[Latest version: Feb 14, 2021]

Disjoint Set Structures (the union-find problem)

N objects, each initially contained in a singleton set. At any time the N objects are grouped into a collection of sets, each of which is disjoint from the others. Empty sets do not occur. One element of each set is designated to be the label of the set. We are interested in two operations on such collections:

Find(u) returns the label of the set containing u.

Merge(s, t) merges the two sets with labels s and t into one set. (Assume s ≠ t)

This defines a data structure with two operations. It is important to find efficient implementations, because that provides a way to eliminate bottlenecks from several algorithms.

DISCUSSION

First Implementation

By using a suitable mapping, we may assume that the N objects are just the integers from 1 to N.
Suppose that the smallest element of a set is always chosen to be the label.
To represent the collection of sets we can use a single array called "set."
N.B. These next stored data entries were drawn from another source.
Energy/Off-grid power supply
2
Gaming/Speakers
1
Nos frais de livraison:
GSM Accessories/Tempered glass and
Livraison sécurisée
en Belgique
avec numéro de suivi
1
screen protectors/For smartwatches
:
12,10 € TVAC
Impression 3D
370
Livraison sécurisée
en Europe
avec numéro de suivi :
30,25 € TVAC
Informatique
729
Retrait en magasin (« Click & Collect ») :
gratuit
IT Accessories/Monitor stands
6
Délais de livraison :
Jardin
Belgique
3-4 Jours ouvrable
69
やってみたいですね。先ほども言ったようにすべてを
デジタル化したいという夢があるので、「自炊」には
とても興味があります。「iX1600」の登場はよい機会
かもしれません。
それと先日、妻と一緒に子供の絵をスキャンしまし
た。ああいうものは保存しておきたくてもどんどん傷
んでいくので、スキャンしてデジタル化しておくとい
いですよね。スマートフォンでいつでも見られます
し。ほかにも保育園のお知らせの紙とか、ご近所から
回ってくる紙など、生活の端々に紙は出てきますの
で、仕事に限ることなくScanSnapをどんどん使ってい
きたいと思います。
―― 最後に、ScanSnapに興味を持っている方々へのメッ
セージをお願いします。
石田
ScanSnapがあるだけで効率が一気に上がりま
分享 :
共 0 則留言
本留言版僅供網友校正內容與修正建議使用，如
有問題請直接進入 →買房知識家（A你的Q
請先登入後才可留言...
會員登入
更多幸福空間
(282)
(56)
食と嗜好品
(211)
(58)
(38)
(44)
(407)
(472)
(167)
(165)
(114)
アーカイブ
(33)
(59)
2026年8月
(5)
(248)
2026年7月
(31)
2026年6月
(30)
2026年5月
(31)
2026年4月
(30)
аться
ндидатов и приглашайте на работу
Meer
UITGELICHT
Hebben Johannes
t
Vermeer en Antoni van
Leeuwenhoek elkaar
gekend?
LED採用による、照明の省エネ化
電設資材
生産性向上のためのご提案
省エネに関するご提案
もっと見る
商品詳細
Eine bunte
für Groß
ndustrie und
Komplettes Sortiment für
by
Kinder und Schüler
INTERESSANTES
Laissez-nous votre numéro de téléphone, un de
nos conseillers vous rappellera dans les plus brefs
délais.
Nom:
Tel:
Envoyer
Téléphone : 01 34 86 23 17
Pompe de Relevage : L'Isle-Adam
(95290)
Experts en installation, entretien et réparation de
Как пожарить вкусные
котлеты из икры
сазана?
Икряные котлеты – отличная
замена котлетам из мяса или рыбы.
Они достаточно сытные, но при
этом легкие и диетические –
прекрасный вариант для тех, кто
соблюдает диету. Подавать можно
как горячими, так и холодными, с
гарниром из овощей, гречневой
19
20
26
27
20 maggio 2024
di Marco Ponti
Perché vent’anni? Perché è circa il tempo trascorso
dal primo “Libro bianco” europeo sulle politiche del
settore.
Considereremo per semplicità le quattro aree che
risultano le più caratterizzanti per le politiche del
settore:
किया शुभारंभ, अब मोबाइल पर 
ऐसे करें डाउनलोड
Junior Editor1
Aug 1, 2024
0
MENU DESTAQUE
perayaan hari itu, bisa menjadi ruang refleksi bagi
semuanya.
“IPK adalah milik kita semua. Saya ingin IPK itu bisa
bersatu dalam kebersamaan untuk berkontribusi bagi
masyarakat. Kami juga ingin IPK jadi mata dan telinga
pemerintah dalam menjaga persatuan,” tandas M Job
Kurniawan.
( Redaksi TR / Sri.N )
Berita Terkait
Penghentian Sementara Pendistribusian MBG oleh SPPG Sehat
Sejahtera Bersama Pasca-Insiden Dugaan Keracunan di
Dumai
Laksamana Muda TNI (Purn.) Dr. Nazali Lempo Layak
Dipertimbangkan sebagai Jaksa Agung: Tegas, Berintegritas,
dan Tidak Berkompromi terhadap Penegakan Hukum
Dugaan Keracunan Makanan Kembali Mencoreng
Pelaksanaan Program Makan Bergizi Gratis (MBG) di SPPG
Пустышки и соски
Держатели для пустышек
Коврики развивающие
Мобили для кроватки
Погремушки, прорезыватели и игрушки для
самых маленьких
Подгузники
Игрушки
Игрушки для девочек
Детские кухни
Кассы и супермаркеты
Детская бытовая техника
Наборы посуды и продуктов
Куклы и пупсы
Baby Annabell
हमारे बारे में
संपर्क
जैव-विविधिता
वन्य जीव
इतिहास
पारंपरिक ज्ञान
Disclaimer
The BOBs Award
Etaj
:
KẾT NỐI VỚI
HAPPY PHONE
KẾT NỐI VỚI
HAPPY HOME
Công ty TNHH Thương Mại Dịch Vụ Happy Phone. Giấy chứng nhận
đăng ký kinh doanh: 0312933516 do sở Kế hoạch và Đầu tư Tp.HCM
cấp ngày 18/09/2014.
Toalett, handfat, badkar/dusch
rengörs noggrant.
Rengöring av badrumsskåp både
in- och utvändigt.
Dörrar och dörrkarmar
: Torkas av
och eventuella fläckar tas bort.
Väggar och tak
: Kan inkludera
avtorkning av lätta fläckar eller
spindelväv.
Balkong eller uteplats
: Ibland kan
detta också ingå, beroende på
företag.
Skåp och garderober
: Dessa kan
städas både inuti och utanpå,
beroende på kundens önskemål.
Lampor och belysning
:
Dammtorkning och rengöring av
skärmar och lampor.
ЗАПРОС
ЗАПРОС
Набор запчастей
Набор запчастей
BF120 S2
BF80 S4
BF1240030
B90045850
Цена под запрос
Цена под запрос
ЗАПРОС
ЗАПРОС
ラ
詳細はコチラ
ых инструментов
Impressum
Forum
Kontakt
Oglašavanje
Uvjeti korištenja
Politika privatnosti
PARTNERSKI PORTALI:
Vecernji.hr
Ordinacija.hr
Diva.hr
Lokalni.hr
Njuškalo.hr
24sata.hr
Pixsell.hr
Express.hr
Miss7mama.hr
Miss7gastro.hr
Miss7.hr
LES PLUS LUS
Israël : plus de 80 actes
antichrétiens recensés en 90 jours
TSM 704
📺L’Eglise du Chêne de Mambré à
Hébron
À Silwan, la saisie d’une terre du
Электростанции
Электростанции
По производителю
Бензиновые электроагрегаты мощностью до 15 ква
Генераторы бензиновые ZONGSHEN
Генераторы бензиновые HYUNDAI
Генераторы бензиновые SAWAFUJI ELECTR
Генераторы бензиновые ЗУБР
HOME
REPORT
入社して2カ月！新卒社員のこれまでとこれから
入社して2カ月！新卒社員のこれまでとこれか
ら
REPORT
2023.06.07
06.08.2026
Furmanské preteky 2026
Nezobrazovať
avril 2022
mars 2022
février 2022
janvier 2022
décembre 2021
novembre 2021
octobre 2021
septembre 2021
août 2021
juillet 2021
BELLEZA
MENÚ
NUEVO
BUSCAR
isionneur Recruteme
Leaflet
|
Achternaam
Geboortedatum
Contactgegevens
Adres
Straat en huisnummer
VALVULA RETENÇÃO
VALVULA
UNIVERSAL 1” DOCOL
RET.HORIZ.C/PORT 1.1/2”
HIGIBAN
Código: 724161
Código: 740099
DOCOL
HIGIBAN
sample representation of disjoint sets: version 1

Here, set[i] is the label of the set containing i. With this representation, we can implement the operations as follows:

int Find1(int x) {return set[x] ; }

void Merge1(int s, int t) 
{
    int k;
    if (t < s) swap (s,t) ; 
      /* Now s is the label for the new set. */
      /* Next replace every t in the array with s. */
    for (k=1; k≤N; k++) if (set[k]==t) set[k]=s ;
}

Notes

Find1 does Θ(1) work.
Merge1 does Θ(N) work.
Each invocation of Merge1 reduces the number of sets by one. Therefore, after N-1 merges, there will be exactly one set containing all the elements.
In this implementation, it requires Θ(N²) work to execute N-1 merges.

Second Implementation

Use the array, set, to represent each individual set as a 'tree.'

sample representation of disjoint sets: version 2

Now set[i] = the 'parent' of element i in the set-tree containing i. (Roots are considered their own parent.) The array above represents the forest of trees shown below it, which in turn represents the sets {1,5}, {2,4,7,10}, and {3,6,8,9}.

With this representation, we can implement the operations as follows:

int Find2(int x) 
{  
    int r=x ;
       /* Climb from x to the root. */
    while (set[r] != r) r=set[r] ;
    return r ;
}

void Merge2(int s, int t) 
{
    if   (s < t) set[t] = s ; /* s is the label */
    else set[s] = t ;         /* t is the label */
}

The example above illustrates that we can do a merge by pointing the root with the larger value at the root with the smaller value.

Notes

It is important to understand that this tree structure we have introduced has nothing to do with any relationships that may already exist among the objects in the sets. Trees that represent sets are only structures that we impose in order to get more efficient find and merge operations. In particular, if we use the structure to help find a spanning tree of a graph, any resemblance between the structure of the spanning tree and the structure of the trees representing the disjoint sets is merely coincidental.
Find2 does Θ(log(N)) work, if the tree is "bushy" (O(log(n) height)).
Merge2 does Θ(1) work.
If we do O(N) finds and merges, which is typical, the amount of work will be O(Nlog(N)), assuming the trees are bushy.